Hi elastic!
We are developing an e-commerce application and have been using elasticsearch 2.0 since 2014. We are prevented from upgrading by a problem that we simply cannot solve with the current ES version.
The german language has the concept of compound words. To fit our needs in ES 2.0 we use the plugin elasticsearch-analysis-decompound which works fine.
Typical words in our domain are:
[Kabelkanal, Antennenkabel, Antennenhalterung, Tablethalterung, Tablethalter] =>
[cable duct, aerial wire, aerial holder, tablet holder].

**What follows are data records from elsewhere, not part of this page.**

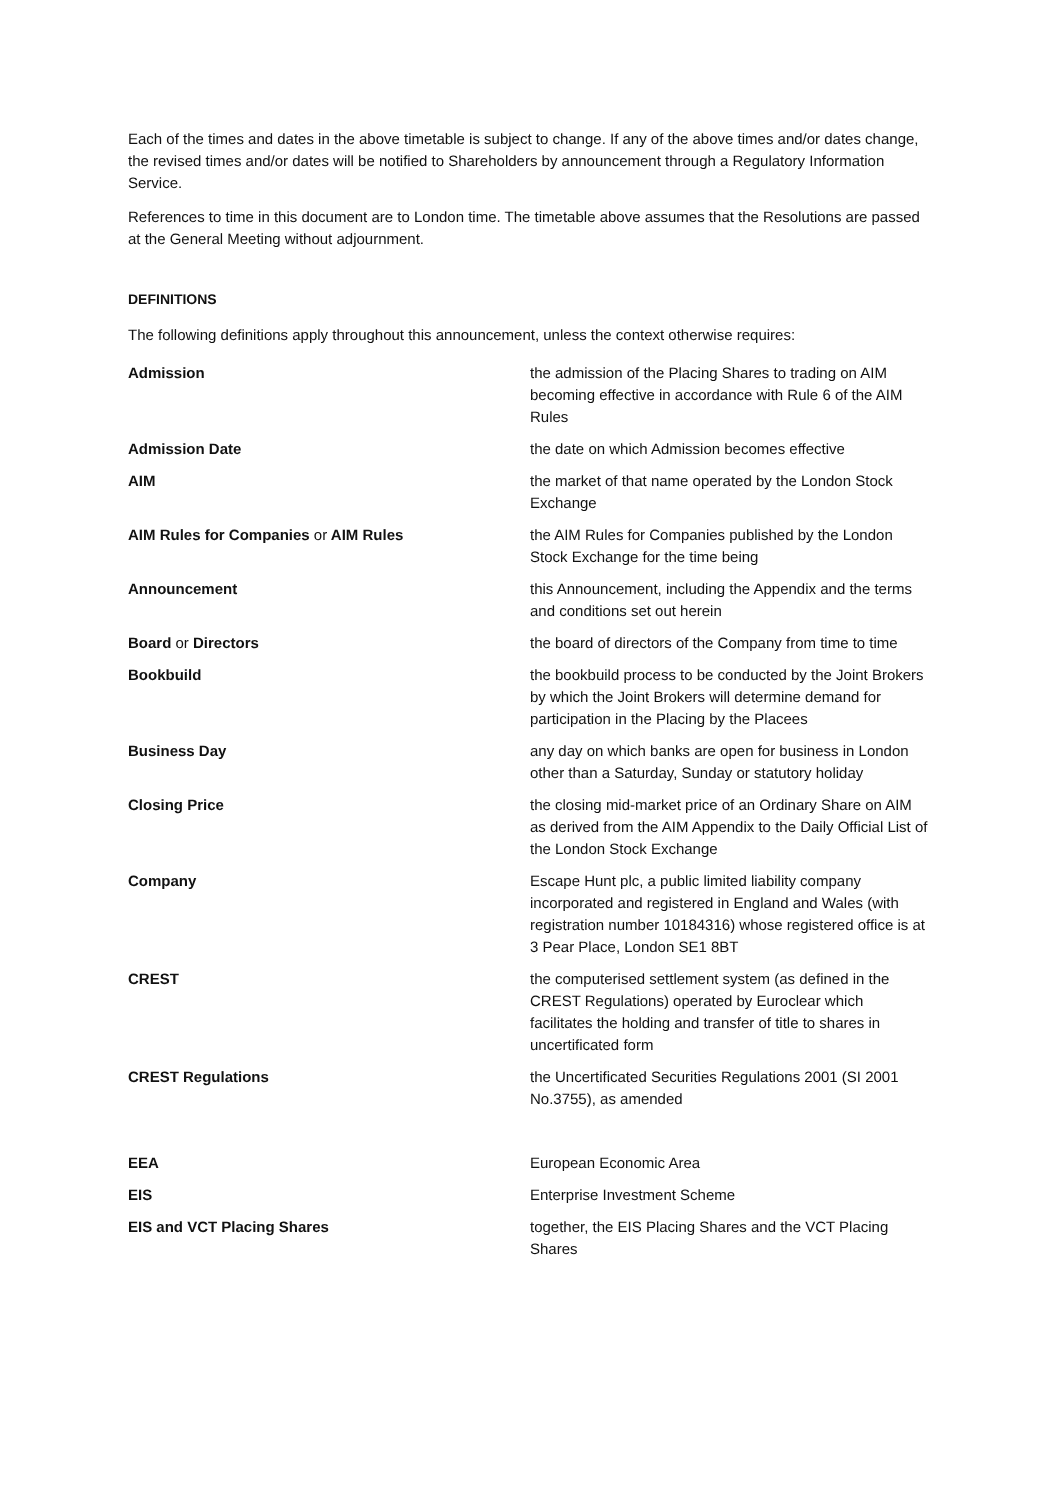Each of the times and dates in the above timetable is subject to change. If any of the above times and/or dates change, the revised times and/or dates will be notified to Shareholders by announcement through a Regulatory Information Service.
References to time in this document are to London time. The timetable above assumes that the Resolutions are passed at the General Meeting without adjournment.
DEFINITIONS
The following definitions apply throughout this announcement, unless the context otherwise requires:
| Admission | the admission of the Placing Shares to trading on AIM becoming effective in accordance with Rule 6 of the AIM Rules |
| Admission Date | the date on which Admission becomes effective |
| AIM | the market of that name operated by the London Stock Exchange |
| AIM Rules for Companies or AIM Rules | the AIM Rules for Companies published by the London Stock Exchange for the time being |
| Announcement | this Announcement, including the Appendix and the terms and conditions set out herein |
| Board or Directors | the board of directors of the Company from time to time |
| Bookbuild | the bookbuild process to be conducted by the Joint Brokers by which the Joint Brokers will determine demand for participation in the Placing by the Placees |
| Business Day | any day on which banks are open for business in London other than a Saturday, Sunday or statutory holiday |
| Closing Price | the closing mid-market price of an Ordinary Share on AIM as derived from the AIM Appendix to the Daily Official List of the London Stock Exchange |
| Company | Escape Hunt plc, a public limited liability company incorporated and registered in England and Wales (with registration number 10184316) whose registered office is at 3 Pear Place, London SE1 8BT |
| CREST | the computerised settlement system (as defined in the CREST Regulations) operated by Euroclear which facilitates the holding and transfer of title to shares in uncertificated form |
| CREST Regulations | the Uncertificated Securities Regulations 2001 (SI 2001 No.3755), as amended |
| EEA | European Economic Area |
| EIS | Enterprise Investment Scheme |
| EIS and VCT Placing Shares | together, the EIS Placing Shares and the VCT Placing Shares |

Tablethalterung is just a synonym for Tablethalter.
Common search terms are kabel kanal, Kabelkanal, tablethalter or tablet halterung etc.

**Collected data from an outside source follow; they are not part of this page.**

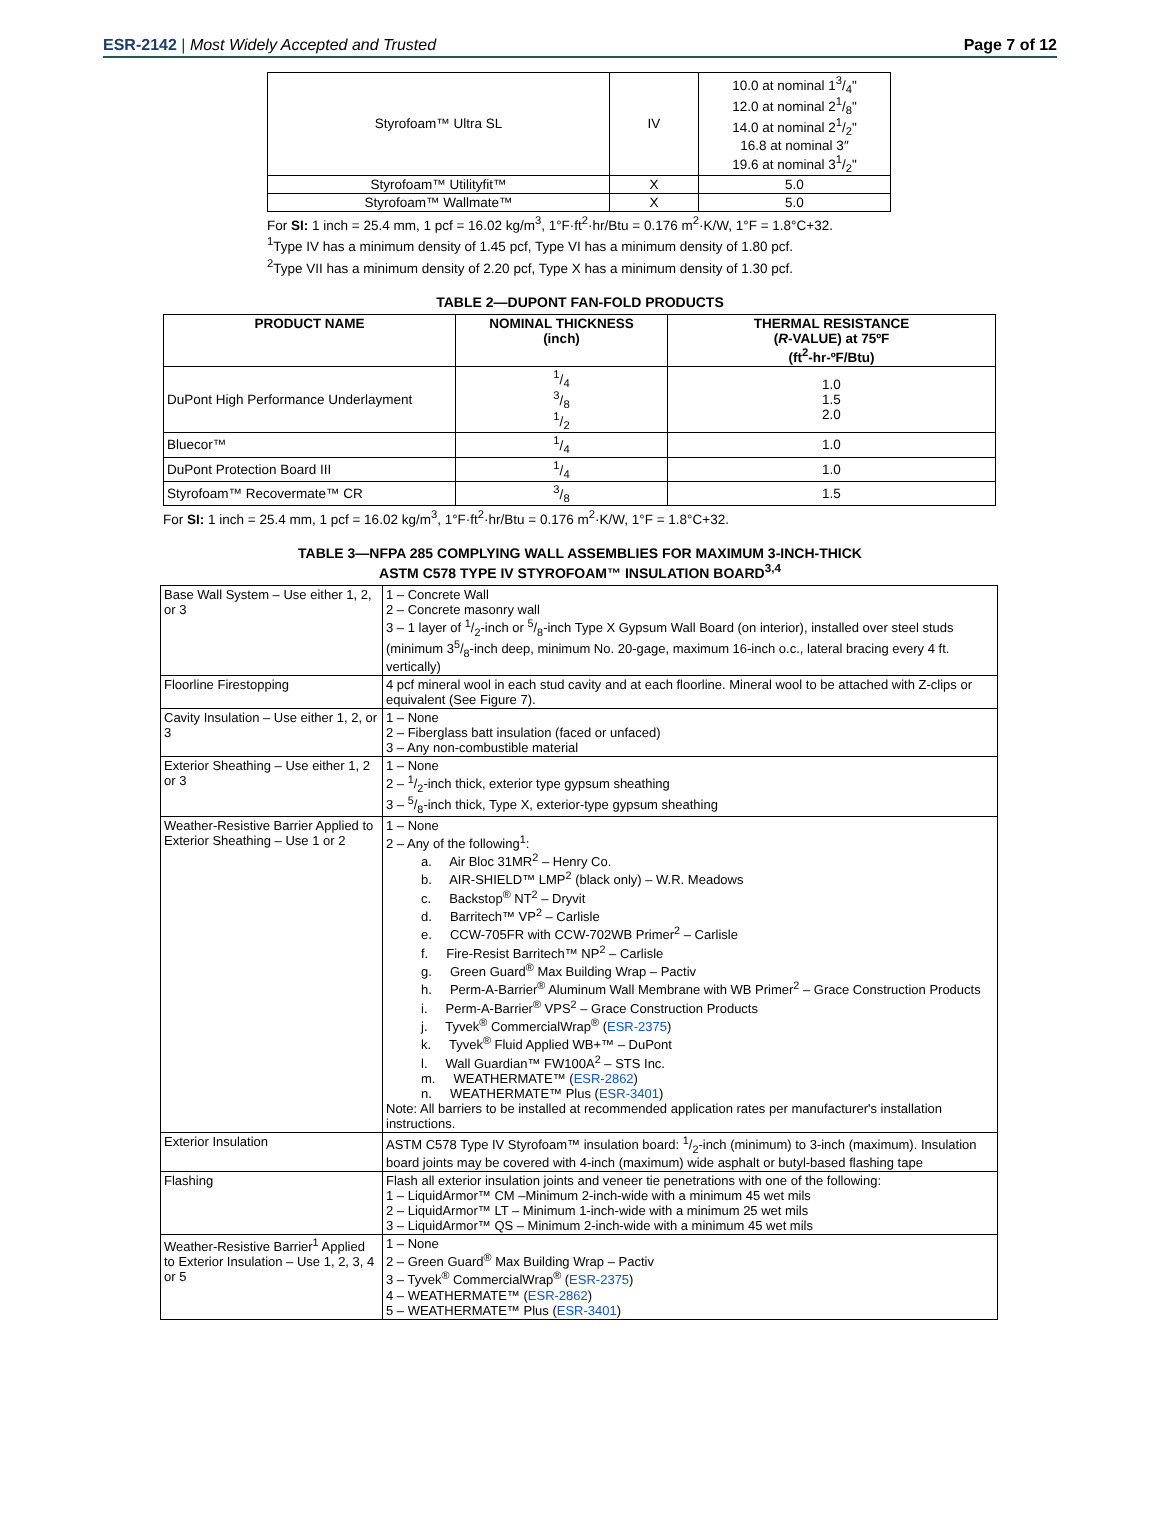ESR-2142 | Most Widely Accepted and Trusted
Page 7 of 12
| Styrofoam™ Ultra SL | IV | 10.0 at nominal 13/4" 12.0 at nominal 21/8" 14.0 at nominal 21/2" 16.8 at nominal 3″ 19.6 at nominal 31/2" |
| Styrofoam™ Utilityfit™ | X | 5.0 |
| Styrofoam™ Wallmate™ | X | 5.0 |
For SI: 1 inch = 25.4 mm, 1 pcf = 16.02 kg/m<sup>3</sup>, 1°F·ft<sup>2</sup>·hr/Btu = 0.176 m<sup>2</sup>·K/W, 1°F = 1.8°C+32.
<sup>1</sup> Type IV has a minimum density of 1.45 pcf, Type VI has a minimum density of 1.80 pcf.
<sup>2</sup> Type VII has a minimum density of 2.20 pcf, Type X has a minimum density of 1.30 pcf.
TABLE 2—DUPONT FAN-FOLD PRODUCTS
| PRODUCT NAME | NOMINAL THICKNESS (inch) | THERMAL RESISTANCE ( R -VALUE) at 75ºF (ft<sup>2</sup>-hr-ºF/Btu) |
| --- | --- | --- |
| DuPont High Performance Underlayment | 1/4 3/8 1/2 | 1.0 1.5 2.0 |
| Bluecor™ | 1/4 | 1.0 |
| DuPont Protection Board III | 1/4 | 1.0 |
| Styrofoam™ Recovermate™ CR | 3/8 | 1.5 |
For SI: 1 inch = 25.4 mm, 1 pcf = 16.02 kg/m<sup>3</sup>, 1°F·ft<sup>2</sup>·hr/Btu = 0.176 m<sup>2</sup>·K/W, 1°F = 1.8°C+32.
TABLE 3—NFPA 285 COMPLYING WALL ASSEMBLIES FOR MAXIMUM 3-INCH-THICK
ASTM C578 TYPE IV STYROFOAM™ INSULATION BOARD<sup>3,4</sup>
| Base Wall System – Use either 1, 2, or 3 | 1 – Concrete Wall 2 – Concrete masonry wall 3 – 1 layer of 1/2-inch or 5/8-inch Type X Gypsum Wall Board (on interior), installed over steel studs (minimum 35/8-inch deep, minimum No. 20-gage, maximum 16-inch o.c., lateral bracing every 4 ft. vertically) |
| Floorline Firestopping | 4 pcf mineral wool in each stud cavity and at each floorline. Mineral wool to be attached with Z-clips or equivalent (See Figure 7). |
| Cavity Insulation – Use either 1, 2, or 3 | 1 – None 2 – Fiberglass batt insulation (faced or unfaced) 3 – Any non-combustible material |
| Exterior Sheathing – Use either 1, 2 or 3 | 1 – None 2 – 1/2-inch thick, exterior type gypsum sheathing 3 – 5/8-inch thick, Type X, exterior-type gypsum sheathing |
| Weather-Resistive Barrier Applied to Exterior Sheathing – Use 1 or 2 | 1 – None 2 – Any of the following<sup>1</sup>: a. Air Bloc 31MR<sup>2</sup> – Henry Co. b. AIR-SHIELD™ LMP<sup>2</sup> (black only) – W.R. Meadows c. Backstop<sup>®</sup> NT<sup>2</sup> – Dryvit d. Barritech™ VP<sup>2</sup> – Carlisle e. CCW-705FR with CCW-702WB Primer<sup>2</sup> – Carlisle f. Fire-Resist Barritech™ NP<sup>2</sup> – Carlisle g. Green Guard<sup>®</sup> Max Building Wrap – Pactiv h. Perm-A-Barrier<sup>®</sup> Aluminum Wall Membrane with WB Primer<sup>2</sup> – Grace Construction Products i. Perm-A-Barrier<sup>®</sup> VPS<sup>2</sup> – Grace Construction Products j. Tyvek<sup>®</sup> CommercialWrap<sup>®</sup> ( ESR-2375 ) k. Tyvek<sup>®</sup> Fluid Applied WB+™ – DuPont l. Wall Guardian™ FW100A<sup>2</sup> – STS Inc. m. WEATHERMATE™ ( ESR-2862 ) n. WEATHERMATE™ Plus ( ESR-3401 ) Note: All barriers to be installed at recommended application rates per manufacturer's installation instructions. |
| Exterior Insulation | ASTM C578 Type IV Styrofoam™ insulation board: 1/2-inch (minimum) to 3-inch (maximum). Insulation board joints may be covered with 4-inch (maximum) wide asphalt or butyl-based flashing tape |
| Flashing | Flash all exterior insulation joints and veneer tie penetrations with one of the following: 1 – LiquidArmor™ CM –Minimum 2-inch-wide with a minimum 45 wet mils 2 – LiquidArmor™ LT – Minimum 1-inch-wide with a minimum 25 wet mils 3 – LiquidArmor™ QS – Minimum 2-inch-wide with a minimum 45 wet mils |
| Weather-Resistive Barrier<sup>1</sup> Applied to Exterior Insulation – Use 1, 2, 3, 4 or 5 | 1 – None 2 – Green Guard<sup>®</sup> Max Building Wrap – Pactiv 3 – Tyvek<sup>®</sup> CommercialWrap<sup>®</sup> ( ESR-2375 ) 4 – WEATHERMATE™ ( ESR-2862 ) 5 – WEATHERMATE™ Plus ( ESR-3401 ) |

With ES 2, we get only documents that contains, for example, Kabel and Kanal in one of the searched fields. Documents which contains Kabel in combination with an other word (e.g. Antenne) are not found. It also doesn't matter whether you are search for Kabelkanal or Kabel Kanal.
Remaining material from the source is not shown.